DATA TO USE -

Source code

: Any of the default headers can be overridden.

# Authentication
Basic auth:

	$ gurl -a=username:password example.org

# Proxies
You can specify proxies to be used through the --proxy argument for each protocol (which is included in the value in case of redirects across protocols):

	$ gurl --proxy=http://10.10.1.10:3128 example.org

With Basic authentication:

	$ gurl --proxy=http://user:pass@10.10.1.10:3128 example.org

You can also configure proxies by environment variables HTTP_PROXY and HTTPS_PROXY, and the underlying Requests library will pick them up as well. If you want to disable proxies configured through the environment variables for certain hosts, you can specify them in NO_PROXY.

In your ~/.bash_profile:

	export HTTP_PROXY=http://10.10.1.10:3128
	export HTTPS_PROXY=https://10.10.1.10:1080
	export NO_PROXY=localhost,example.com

JOB ITEM - Whatever appears in the data above should be set down again exactly.

ANSWER TO THIS EXERCISE -
Source code

: Any of the default headers can be overridden.

# Authentication
Basic auth:

	$ gurl -a=username:password example.org

# Proxies
You can specify proxies to be used through the --proxy argument for each protocol (which is included in the value in case of redirects across protocols):

	$ gurl --proxy=http://10.10.1.10:3128 example.org

With Basic authentication:

	$ gurl --proxy=http://user:pass@10.10.1.10:3128 example.org

You can also configure proxies by environment variables HTTP_PROXY and HTTPS_PROXY, and the underlying Requests library will pick them up as well. If you want to disable proxies configured through the environment variables for certain hosts, you can specify them in NO_PROXY.

In your ~/.bash_profile:

	export HTTP_PROXY=http://10.10.1.10:3128
	export HTTPS_PROXY=https://10.10.1.10:1080
	export NO_PROXY=localhost,example.com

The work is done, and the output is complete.